[PROBLEM DESCRIPTION]
Reproduce the text of every record below word for word, keeping each line as it stands.

===== INPUT

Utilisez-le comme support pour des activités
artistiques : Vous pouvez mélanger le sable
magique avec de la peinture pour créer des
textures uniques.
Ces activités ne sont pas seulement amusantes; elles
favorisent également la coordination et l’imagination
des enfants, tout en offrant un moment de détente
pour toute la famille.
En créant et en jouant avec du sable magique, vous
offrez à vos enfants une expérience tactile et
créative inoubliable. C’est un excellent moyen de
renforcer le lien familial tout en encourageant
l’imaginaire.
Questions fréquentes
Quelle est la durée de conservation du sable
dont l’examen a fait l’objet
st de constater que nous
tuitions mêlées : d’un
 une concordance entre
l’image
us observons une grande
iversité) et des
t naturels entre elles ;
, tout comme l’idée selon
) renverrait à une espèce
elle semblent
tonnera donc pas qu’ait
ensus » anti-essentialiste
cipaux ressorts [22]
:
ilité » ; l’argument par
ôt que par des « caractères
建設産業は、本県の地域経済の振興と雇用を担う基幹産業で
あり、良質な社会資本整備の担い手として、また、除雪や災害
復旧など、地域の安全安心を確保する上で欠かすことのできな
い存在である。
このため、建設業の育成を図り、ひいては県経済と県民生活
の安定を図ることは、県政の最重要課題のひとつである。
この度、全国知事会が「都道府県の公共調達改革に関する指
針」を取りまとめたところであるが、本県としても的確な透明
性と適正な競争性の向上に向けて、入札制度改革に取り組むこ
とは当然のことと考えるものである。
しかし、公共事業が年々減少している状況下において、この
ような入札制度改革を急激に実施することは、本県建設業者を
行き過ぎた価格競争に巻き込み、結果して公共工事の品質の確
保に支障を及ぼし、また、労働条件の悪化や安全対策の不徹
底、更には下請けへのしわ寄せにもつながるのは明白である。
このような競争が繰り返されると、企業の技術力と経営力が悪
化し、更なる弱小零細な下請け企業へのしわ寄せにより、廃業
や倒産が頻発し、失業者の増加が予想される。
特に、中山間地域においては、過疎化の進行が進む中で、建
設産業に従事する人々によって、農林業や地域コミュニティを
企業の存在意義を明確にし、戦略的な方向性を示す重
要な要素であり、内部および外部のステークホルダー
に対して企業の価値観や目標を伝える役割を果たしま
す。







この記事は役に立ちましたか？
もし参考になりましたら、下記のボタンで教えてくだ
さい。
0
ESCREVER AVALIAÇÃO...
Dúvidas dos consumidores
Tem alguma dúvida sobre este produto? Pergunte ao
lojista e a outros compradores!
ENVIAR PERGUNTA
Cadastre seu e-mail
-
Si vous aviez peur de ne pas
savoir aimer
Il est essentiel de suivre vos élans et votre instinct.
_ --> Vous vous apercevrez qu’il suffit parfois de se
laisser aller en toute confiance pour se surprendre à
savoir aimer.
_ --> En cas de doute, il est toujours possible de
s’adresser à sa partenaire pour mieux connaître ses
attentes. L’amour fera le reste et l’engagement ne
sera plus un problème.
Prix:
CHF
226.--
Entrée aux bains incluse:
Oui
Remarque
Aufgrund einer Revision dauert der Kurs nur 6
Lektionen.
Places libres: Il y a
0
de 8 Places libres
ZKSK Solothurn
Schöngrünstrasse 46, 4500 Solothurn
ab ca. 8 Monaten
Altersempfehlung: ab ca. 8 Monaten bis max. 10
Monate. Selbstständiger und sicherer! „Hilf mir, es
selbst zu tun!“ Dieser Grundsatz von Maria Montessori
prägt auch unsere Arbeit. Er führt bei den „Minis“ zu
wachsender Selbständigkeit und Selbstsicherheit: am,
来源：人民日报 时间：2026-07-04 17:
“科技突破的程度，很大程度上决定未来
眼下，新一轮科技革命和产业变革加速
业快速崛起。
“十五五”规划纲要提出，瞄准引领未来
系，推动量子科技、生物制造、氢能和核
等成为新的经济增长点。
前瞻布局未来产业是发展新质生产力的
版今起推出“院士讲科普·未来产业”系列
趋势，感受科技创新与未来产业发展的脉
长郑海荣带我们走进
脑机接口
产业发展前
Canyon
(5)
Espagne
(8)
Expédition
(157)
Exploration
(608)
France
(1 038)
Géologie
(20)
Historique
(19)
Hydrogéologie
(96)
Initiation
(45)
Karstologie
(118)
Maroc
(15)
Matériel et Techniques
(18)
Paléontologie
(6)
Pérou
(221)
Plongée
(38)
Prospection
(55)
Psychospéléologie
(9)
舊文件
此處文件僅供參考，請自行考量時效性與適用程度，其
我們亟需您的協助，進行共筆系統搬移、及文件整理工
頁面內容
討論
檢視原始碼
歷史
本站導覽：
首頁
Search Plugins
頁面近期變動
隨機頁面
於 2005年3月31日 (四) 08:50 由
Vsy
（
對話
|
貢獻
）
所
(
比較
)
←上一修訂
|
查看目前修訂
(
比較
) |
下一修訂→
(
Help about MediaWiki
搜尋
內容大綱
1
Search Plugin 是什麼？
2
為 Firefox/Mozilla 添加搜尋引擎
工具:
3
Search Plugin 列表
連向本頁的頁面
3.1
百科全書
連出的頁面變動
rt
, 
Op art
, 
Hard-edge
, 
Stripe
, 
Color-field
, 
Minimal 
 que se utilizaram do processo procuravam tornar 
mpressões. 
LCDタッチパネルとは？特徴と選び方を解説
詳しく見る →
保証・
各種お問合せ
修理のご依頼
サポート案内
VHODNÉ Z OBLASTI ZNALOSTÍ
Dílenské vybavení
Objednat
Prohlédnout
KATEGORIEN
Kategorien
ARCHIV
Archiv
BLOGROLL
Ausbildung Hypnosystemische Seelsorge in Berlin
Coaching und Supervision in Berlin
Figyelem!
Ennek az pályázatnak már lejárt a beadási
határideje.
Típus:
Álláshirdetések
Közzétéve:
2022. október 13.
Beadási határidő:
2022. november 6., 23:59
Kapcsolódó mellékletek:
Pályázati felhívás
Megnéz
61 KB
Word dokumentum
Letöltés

==========

[SOLUTION TO THIS TASK]
Utilisez-le comme support pour des activités
artistiques : Vous pouvez mélanger le sable
magique avec de la peinture pour créer des
textures uniques.
Ces activités ne sont pas seulement amusantes; elles
favorisent également la coordination et l’imagination
des enfants, tout en offrant un moment de détente
pour toute la famille.
En créant et en jouant avec du sable magique, vous
offrez à vos enfants une expérience tactile et
créative inoubliable. C’est un excellent moyen de
renforcer le lien familial tout en encourageant
l’imaginaire.
Questions fréquentes
Quelle est la durée de conservation du sable
dont l’examen a fait l’objet
st de constater que nous
tuitions mêlées : d’un
 une concordance entre
l’image
us observons une grande
iversité) et des
t naturels entre elles ;
, tout comme l’idée selon
) renverrait à une espèce
elle semblent
tonnera donc pas qu’ait
ensus » anti-essentialiste
cipaux ressorts [22]
:
ilité » ; l’argument par
ôt que par des « caractères
建設産業は、本県の地域経済の振興と雇用を担う基幹産業で
あり、良質な社会資本整備の担い手として、また、除雪や災害
復旧など、地域の安全安心を確保する上で欠かすことのできな
い存在である。
このため、建設業の育成を図り、ひいては県経済と県民生活
の安定を図ることは、県政の最重要課題のひとつである。
この度、全国知事会が「都道府県の公共調達改革に関する指
針」を取りまとめたところであるが、本県としても的確な透明
性と適正な競争性の向上に向けて、入札制度改革に取り組むこ
とは当然のことと考えるものである。
しかし、公共事業が年々減少している状況下において、この
ような入札制度改革を急激に実施することは、本県建設業者を
行き過ぎた価格競争に巻き込み、結果して公共工事の品質の確
保に支障を及ぼし、また、労働条件の悪化や安全対策の不徹
底、更には下請けへのしわ寄せにもつながるのは明白である。
このような競争が繰り返されると、企業の技術力と経営力が悪
化し、更なる弱小零細な下請け企業へのしわ寄せにより、廃業
や倒産が頻発し、失業者の増加が予想される。
特に、中山間地域においては、過疎化の進行が進む中で、建
設産業に従事する人々によって、農林業や地域コミュニティを
企業の存在意義を明確にし、戦略的な方向性を示す重
要な要素であり、内部および外部のステークホルダー
に対して企業の価値観や目標を伝える役割を果たしま
す。







この記事は役に立ちましたか？
もし参考になりましたら、下記のボタンで教えてくだ
さい。
0
ESCREVER AVALIAÇÃO...
Dúvidas dos consumidores
Tem alguma dúvida sobre este produto? Pergunte ao
lojista e a outros compradores!
ENVIAR PERGUNTA
Cadastre seu e-mail
-
Si vous aviez peur de ne pas
savoir aimer
Il est essentiel de suivre vos élans et votre instinct.
_ --> Vous vous apercevrez qu’il suffit parfois de se
laisser aller en toute confiance pour se surprendre à
savoir aimer.
_ --> En cas de doute, il est toujours possible de
s’adresser à sa partenaire pour mieux connaître ses
attentes. L’amour fera le reste et l’engagement ne
sera plus un problème.
Prix:
CHF
226.--
Entrée aux bains incluse:
Oui
Remarque
Aufgrund einer Revision dauert der Kurs nur 6
Lektionen.
Places libres: Il y a
0
de 8 Places libres
ZKSK Solothurn
Schöngrünstrasse 46, 4500 Solothurn
ab ca. 8 Monaten
Altersempfehlung: ab ca. 8 Monaten bis max. 10
Monate. Selbstständiger und sicherer! „Hilf mir, es
selbst zu tun!“ Dieser Grundsatz von Maria Montessori
prägt auch unsere Arbeit. Er führt bei den „Minis“ zu
wachsender Selbständigkeit und Selbstsicherheit: am,
来源：人民日报 时间：2026-07-04 17:
“科技突破的程度，很大程度上决定未来
眼下，新一轮科技革命和产业变革加速
业快速崛起。
“十五五”规划纲要提出，瞄准引领未来
系，推动量子科技、生物制造、氢能和核
等成为新的经济增长点。
前瞻布局未来产业是发展新质生产力的
版今起推出“院士讲科普·未来产业”系列
趋势，感受科技创新与未来产业发展的脉
长郑海荣带我们走进
脑机接口
产业发展前
Canyon
(5)
Espagne
(8)
Expédition
(157)
Exploration
(608)
France
(1 038)
Géologie
(20)
Historique
(19)
Hydrogéologie
(96)
Initiation
(45)
Karstologie
(118)
Maroc
(15)
Matériel et Techniques
(18)
Paléontologie
(6)
Pérou
(221)
Plongée
(38)
Prospection
(55)
Psychospéléologie
(9)
舊文件
此處文件僅供參考，請自行考量時效性與適用程度，其
我們亟需您的協助，進行共筆系統搬移、及文件整理工
頁面內容
討論
檢視原始碼
歷史
本站導覽：
首頁
Search Plugins
頁面近期變動
隨機頁面
於 2005年3月31日 (四) 08:50 由
Vsy
（
對話
|
貢獻
）
所
(
比較
)
←上一修訂
|
查看目前修訂
(
比較
) |
下一修訂→
(
Help about MediaWiki
搜尋
內容大綱
1
Search Plugin 是什麼？
2
為 Firefox/Mozilla 添加搜尋引擎
工具:
3
Search Plugin 列表
連向本頁的頁面
3.1
百科全書
連出的頁面變動
rt
, 
Op art
, 
Hard-edge
, 
Stripe
, 
Color-field
, 
Minimal 
 que se utilizaram do processo procuravam tornar 
mpressões. 
LCDタッチパネルとは？特徴と選び方を解説
詳しく見る →
保証・
各種お問合せ
修理のご依頼
サポート案内
VHODNÉ Z OBLASTI ZNALOSTÍ
Dílenské vybavení
Objednat
Prohlédnout
KATEGORIEN
Kategorien
ARCHIV
Archiv
BLOGROLL
Ausbildung Hypnosystemische Seelsorge in Berlin
Coaching und Supervision in Berlin
Figyelem!
Ennek az pályázatnak már lejárt a beadási
határideje.
Típus:
Álláshirdetések
Közzétéve:
2022. október 13.
Beadási határidő:
2022. november 6., 23:59
Kapcsolódó mellékletek:
Pályázati felhívás
Megnéz
61 KB
Word dokumentum
Letöltés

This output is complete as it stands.